» Exercise description: Set down exactly the lines below between the line holding "photomicrograph displays no" and the line holding "staining of human", inclusive; no other line belongs in the answer.

» Dataset excerpts:
######
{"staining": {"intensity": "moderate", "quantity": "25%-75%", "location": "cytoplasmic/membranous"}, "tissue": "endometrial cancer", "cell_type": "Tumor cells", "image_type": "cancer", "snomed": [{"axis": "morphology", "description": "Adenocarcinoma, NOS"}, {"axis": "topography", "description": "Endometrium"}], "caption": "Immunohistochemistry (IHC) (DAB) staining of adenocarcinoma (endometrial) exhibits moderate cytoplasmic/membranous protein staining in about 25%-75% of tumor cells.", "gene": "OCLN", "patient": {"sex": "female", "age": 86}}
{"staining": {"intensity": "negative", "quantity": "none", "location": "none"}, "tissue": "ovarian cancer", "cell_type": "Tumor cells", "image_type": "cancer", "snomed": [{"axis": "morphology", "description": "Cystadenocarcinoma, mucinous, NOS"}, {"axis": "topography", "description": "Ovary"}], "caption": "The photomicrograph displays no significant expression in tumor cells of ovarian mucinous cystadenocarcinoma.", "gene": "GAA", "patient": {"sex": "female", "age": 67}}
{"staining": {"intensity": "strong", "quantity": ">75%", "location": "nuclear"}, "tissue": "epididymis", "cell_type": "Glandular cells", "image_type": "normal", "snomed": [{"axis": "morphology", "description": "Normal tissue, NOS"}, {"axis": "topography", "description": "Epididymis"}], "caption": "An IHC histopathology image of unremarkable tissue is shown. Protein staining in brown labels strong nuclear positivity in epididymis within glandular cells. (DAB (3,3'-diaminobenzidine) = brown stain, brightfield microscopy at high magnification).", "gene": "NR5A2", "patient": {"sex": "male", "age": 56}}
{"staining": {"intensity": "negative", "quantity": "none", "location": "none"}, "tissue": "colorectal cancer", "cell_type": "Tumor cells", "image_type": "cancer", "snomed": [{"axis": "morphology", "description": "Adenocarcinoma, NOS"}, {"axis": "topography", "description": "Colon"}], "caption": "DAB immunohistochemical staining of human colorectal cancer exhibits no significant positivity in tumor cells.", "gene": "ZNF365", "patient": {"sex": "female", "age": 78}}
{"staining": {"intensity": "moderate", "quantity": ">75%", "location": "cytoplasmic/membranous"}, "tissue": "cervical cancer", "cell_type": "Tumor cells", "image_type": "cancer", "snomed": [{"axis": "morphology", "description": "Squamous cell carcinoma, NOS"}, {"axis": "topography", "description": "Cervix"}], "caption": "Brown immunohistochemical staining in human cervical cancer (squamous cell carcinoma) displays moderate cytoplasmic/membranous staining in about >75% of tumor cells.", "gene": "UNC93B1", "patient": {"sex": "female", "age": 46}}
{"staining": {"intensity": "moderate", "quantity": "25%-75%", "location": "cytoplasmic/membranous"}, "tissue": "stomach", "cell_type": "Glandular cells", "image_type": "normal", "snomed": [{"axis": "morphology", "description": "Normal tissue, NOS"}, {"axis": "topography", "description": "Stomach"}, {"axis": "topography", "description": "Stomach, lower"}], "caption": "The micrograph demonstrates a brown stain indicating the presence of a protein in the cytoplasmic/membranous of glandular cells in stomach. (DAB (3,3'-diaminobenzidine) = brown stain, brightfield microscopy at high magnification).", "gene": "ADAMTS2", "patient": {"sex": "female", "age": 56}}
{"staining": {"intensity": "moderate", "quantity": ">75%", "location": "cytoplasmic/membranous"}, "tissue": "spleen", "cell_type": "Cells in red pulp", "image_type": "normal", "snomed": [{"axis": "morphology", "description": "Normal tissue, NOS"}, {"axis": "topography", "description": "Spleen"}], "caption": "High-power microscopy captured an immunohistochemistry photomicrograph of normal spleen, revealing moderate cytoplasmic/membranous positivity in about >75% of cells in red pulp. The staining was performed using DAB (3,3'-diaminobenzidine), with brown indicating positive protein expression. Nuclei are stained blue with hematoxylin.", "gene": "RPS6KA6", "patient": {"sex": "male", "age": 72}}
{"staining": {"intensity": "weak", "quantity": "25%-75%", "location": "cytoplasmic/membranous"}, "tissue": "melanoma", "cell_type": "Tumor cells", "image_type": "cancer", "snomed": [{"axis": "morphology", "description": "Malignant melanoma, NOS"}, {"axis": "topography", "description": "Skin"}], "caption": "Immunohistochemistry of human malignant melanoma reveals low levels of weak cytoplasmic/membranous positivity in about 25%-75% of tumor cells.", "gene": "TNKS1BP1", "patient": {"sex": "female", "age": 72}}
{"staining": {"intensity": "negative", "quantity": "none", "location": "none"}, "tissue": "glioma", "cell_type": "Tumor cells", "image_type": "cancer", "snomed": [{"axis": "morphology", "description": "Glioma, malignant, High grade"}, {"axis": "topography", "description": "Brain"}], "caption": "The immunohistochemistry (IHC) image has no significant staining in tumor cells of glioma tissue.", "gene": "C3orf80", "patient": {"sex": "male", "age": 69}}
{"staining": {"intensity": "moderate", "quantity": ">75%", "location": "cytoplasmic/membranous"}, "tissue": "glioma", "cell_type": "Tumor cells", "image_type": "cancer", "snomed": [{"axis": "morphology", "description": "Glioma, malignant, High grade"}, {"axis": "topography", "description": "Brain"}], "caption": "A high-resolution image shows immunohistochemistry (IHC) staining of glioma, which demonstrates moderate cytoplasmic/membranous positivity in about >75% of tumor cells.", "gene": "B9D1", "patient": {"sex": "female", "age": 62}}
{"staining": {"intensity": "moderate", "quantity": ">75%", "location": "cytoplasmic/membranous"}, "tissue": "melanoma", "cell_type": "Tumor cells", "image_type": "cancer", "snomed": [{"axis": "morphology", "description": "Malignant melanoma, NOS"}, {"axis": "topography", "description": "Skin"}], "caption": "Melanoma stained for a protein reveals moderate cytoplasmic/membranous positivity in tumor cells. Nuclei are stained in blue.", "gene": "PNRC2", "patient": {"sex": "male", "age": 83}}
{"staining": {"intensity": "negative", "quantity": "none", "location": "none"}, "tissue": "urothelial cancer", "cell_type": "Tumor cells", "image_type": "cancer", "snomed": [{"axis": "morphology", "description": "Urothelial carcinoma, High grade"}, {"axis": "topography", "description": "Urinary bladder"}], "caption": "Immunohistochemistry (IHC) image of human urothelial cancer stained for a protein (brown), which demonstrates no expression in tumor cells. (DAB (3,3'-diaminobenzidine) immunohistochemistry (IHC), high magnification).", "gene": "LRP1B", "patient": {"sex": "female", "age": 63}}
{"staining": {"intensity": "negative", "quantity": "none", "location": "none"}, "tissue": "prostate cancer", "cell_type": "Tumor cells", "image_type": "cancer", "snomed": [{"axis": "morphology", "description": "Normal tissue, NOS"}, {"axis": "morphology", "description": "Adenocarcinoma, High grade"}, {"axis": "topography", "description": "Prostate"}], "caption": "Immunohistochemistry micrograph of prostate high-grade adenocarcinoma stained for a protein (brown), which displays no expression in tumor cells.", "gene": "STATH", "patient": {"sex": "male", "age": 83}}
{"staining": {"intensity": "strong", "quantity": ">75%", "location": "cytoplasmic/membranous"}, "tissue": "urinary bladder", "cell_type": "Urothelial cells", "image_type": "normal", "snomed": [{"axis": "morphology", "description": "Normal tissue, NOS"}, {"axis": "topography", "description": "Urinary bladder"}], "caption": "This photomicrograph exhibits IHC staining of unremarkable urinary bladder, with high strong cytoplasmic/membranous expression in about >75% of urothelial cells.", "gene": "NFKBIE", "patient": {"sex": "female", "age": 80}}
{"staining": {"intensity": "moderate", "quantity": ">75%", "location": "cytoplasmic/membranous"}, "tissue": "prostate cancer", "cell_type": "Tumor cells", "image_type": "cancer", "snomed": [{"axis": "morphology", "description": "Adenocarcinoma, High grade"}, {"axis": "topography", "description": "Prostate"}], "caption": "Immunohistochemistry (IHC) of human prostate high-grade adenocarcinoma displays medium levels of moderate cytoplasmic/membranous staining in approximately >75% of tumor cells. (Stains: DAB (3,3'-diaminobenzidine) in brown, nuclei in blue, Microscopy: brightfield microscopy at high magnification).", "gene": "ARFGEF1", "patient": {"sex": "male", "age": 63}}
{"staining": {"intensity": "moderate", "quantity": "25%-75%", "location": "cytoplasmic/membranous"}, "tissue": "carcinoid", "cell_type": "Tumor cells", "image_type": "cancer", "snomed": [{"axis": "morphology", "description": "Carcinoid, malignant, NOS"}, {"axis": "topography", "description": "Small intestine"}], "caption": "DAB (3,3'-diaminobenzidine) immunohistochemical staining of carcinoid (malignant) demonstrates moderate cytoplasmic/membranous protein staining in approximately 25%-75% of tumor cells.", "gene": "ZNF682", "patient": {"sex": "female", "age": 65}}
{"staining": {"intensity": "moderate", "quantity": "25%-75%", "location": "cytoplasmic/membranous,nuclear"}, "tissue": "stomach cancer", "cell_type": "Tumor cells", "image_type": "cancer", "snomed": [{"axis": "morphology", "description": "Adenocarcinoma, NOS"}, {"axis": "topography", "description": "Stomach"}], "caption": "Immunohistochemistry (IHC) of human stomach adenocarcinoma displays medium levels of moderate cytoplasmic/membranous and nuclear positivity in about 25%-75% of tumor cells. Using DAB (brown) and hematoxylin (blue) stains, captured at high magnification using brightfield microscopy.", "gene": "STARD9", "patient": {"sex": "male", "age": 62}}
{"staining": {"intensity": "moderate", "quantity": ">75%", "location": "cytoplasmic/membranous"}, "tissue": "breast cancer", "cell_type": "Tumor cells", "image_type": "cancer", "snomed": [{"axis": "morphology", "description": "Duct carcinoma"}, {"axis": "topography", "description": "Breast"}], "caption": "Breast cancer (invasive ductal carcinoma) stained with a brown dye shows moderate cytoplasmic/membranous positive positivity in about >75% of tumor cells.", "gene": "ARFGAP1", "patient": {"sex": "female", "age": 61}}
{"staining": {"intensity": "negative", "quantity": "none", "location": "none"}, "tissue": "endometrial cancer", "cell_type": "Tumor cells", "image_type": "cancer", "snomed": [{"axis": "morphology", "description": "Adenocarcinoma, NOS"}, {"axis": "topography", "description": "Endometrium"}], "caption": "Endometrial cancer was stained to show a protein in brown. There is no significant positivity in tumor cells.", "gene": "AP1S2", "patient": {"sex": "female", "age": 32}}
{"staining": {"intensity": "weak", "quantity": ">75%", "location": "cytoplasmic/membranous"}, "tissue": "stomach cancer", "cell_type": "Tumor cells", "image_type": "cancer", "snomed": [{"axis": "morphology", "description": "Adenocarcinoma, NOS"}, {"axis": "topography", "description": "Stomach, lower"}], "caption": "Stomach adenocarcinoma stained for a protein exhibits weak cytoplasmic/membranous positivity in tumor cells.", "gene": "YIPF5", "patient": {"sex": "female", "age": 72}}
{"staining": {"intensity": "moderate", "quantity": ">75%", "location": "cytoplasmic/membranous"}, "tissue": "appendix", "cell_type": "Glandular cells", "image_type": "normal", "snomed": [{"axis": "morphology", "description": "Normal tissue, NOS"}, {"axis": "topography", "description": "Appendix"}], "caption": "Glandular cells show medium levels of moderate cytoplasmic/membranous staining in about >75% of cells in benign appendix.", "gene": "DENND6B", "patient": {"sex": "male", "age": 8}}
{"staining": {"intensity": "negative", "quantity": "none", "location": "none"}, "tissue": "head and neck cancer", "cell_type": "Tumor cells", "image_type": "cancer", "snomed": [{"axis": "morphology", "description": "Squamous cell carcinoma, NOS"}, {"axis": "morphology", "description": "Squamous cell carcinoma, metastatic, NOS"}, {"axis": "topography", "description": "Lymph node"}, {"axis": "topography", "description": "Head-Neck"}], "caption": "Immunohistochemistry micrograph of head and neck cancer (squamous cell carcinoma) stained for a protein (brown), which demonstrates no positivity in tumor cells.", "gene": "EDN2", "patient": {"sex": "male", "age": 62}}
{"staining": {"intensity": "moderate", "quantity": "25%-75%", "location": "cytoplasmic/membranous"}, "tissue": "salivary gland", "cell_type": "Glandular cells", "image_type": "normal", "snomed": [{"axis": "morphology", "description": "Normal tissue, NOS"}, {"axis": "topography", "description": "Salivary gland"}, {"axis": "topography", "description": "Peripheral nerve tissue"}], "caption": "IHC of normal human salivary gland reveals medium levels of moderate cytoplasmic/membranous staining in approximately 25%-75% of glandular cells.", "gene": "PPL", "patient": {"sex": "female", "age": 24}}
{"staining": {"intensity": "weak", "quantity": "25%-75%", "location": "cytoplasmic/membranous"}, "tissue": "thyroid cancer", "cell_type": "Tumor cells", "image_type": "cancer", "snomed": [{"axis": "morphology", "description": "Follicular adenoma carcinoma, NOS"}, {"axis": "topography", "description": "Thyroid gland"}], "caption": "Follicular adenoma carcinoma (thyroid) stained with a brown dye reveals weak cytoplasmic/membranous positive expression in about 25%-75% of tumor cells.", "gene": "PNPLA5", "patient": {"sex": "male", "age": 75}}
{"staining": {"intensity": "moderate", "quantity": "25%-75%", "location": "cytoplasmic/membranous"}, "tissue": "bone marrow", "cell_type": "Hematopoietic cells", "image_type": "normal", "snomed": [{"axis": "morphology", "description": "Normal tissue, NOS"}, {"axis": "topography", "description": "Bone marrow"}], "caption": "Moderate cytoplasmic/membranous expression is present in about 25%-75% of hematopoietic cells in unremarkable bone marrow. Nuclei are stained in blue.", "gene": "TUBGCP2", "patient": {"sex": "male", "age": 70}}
######
» Written solution:
{"staining": {"intensity": "negative", "quantity": "none", "location": "none"}, "tissue": "ovarian cancer", "cell_type": "Tumor cells", "image_type": "cancer", "snomed": [{"axis": "morphology", "description": "Cystadenocarcinoma, mucinous, NOS"}, {"axis": "topography", "description": "Ovary"}], "caption": "The photomicrograph displays no significant expression in tumor cells of ovarian mucinous cystadenocarcinoma.", "gene": "GAA", "patient": {"sex": "female", "age": 67}}
{"staining": {"intensity": "strong", "quantity": ">75%", "location": "nuclear"}, "tissue": "epididymis", "cell_type": "Glandular cells", "image_type": "normal", "snomed": [{"axis": "morphology", "description": "Normal tissue, NOS"}, {"axis": "topography", "description": "Epididymis"}], "caption": "An IHC histopathology image of unremarkable tissue is shown. Protein staining in brown labels strong nuclear positivity in epididymis within glandular cells. (DAB (3,3'-diaminobenzidine) = brown stain, brightfield microscopy at high magnification).", "gene": "NR5A2", "patient": {"sex": "male", "age": 56}}
{"staining": {"intensity": "negative", "quantity": "none", "location": "none"}, "tissue": "colorectal cancer", "cell_type": "Tumor cells", "image_type": "cancer", "snomed": [{"axis": "morphology", "description": "Adenocarcinoma, NOS"}, {"axis": "topography", "description": "Colon"}], "caption": "DAB immunohistochemical staining of human colorectal cancer exhibits no significant positivity in tumor cells.", "gene": "ZNF365", "patient": {"sex": "female", "age": 78}}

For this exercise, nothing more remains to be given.